What is the number of lines in these entries that include "note"? Write that number and no other text.

BEGIN

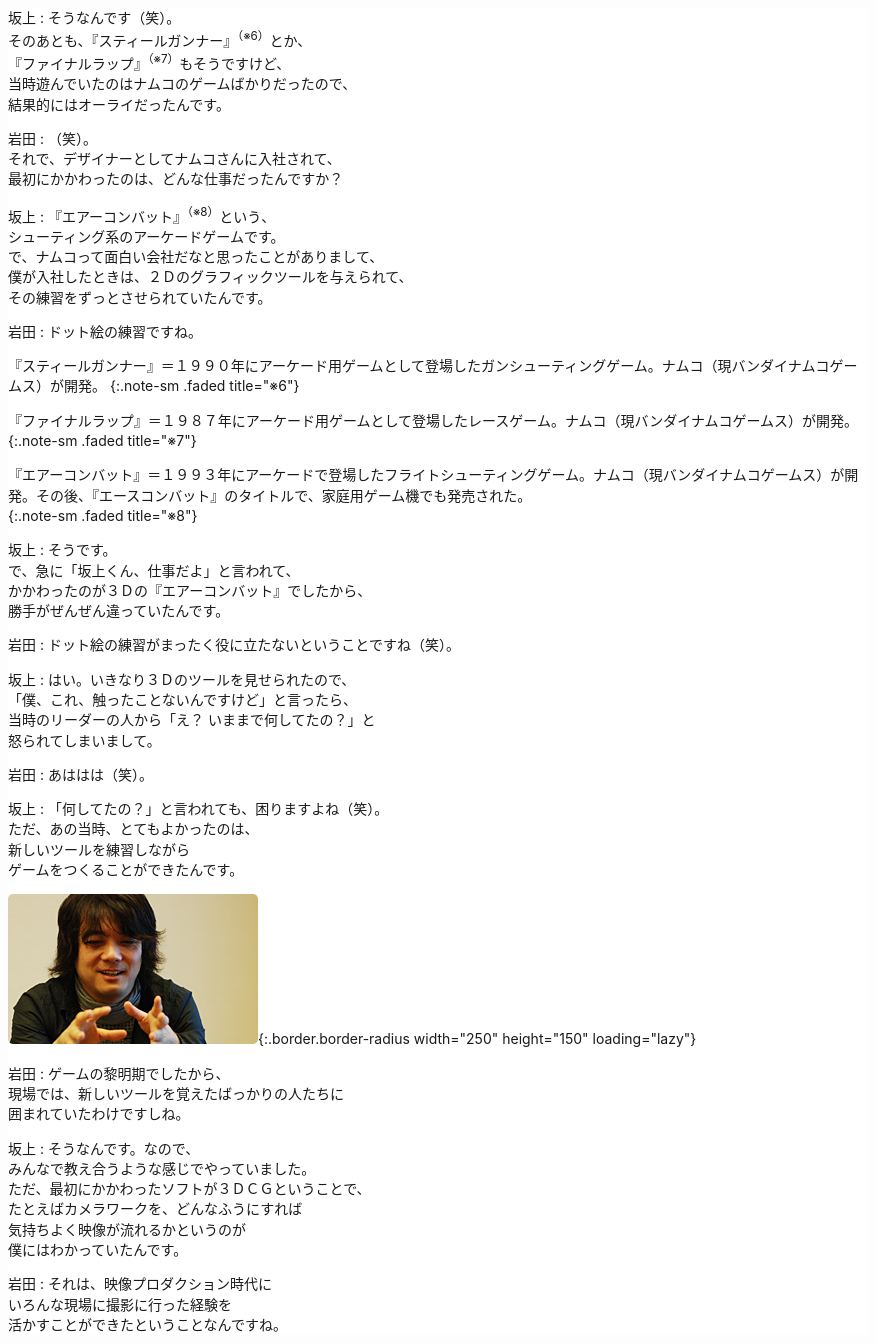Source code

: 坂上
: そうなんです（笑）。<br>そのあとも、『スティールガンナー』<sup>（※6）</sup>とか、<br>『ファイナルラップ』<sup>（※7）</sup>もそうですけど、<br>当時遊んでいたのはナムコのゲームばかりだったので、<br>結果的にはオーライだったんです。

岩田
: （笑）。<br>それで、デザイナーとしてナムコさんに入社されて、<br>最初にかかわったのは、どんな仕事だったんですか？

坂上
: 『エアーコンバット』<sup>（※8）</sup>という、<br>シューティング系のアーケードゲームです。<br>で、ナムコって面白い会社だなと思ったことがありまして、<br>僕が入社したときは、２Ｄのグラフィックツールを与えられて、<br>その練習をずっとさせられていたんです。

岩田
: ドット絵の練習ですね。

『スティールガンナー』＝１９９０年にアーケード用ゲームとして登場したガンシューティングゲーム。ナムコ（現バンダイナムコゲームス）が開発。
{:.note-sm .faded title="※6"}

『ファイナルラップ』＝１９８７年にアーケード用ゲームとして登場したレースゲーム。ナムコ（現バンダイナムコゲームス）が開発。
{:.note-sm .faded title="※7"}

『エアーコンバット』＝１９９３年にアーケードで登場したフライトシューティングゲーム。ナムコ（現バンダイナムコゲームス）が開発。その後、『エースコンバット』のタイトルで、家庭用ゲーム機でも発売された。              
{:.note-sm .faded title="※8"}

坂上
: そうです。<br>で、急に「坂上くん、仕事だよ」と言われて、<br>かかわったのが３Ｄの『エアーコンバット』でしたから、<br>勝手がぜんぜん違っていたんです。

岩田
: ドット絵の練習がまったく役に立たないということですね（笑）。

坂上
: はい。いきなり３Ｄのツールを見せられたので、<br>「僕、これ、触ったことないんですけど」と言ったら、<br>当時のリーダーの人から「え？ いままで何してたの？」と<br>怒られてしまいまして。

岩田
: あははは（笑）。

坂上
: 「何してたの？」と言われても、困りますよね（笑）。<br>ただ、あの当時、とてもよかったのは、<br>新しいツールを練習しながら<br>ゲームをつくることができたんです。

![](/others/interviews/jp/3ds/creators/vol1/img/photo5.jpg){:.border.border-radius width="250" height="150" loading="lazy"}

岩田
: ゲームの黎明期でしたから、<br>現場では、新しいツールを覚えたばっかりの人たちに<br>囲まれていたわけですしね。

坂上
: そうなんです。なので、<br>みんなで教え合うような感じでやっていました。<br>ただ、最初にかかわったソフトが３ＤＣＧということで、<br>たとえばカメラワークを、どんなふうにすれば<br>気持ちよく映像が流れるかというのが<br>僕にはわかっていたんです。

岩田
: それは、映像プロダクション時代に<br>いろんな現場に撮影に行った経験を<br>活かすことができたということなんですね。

END
BEGIN

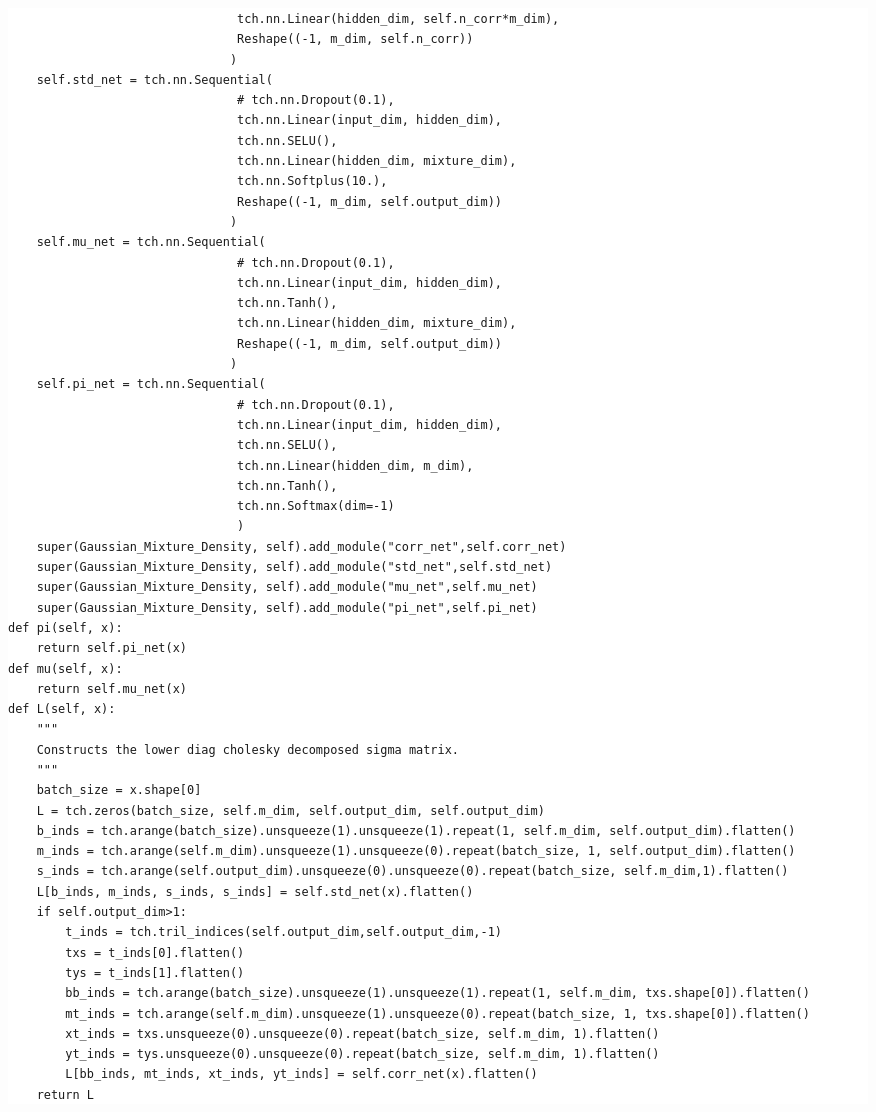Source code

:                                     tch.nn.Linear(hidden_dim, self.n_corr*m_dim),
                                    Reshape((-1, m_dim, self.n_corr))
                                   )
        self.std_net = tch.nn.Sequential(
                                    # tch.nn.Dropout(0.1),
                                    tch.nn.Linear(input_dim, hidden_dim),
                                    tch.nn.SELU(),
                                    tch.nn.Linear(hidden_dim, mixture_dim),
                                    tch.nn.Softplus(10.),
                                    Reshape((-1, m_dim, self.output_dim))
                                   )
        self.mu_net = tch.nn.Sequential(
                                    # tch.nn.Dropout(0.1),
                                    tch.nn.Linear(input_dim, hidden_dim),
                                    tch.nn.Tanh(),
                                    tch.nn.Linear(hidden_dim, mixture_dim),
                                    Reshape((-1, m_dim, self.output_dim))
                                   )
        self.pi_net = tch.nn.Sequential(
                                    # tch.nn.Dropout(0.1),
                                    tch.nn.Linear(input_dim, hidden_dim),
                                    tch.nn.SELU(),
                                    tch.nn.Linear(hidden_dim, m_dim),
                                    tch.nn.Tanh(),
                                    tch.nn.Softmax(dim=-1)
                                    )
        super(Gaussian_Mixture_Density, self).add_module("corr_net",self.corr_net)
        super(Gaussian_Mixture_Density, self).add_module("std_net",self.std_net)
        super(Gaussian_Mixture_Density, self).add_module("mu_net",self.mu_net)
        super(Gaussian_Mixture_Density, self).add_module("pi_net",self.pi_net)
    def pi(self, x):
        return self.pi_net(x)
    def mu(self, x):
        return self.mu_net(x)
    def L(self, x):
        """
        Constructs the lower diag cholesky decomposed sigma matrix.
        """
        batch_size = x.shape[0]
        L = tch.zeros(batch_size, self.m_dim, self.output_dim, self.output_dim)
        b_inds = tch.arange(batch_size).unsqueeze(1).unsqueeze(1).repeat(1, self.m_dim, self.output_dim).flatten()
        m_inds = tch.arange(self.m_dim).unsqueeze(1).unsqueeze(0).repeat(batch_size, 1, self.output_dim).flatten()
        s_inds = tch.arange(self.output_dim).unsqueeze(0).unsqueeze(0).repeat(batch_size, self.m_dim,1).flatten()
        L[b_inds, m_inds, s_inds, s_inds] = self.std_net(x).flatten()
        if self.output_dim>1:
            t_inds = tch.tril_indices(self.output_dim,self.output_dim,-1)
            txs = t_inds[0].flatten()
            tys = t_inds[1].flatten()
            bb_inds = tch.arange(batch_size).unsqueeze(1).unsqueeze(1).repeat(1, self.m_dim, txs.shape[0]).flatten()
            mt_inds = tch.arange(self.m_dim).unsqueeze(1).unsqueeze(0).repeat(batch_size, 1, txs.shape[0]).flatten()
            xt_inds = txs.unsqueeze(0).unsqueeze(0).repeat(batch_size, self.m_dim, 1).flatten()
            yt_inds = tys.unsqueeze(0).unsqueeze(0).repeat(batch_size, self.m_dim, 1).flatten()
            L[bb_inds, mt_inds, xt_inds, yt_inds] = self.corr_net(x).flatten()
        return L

END

- **Result of this task**: 3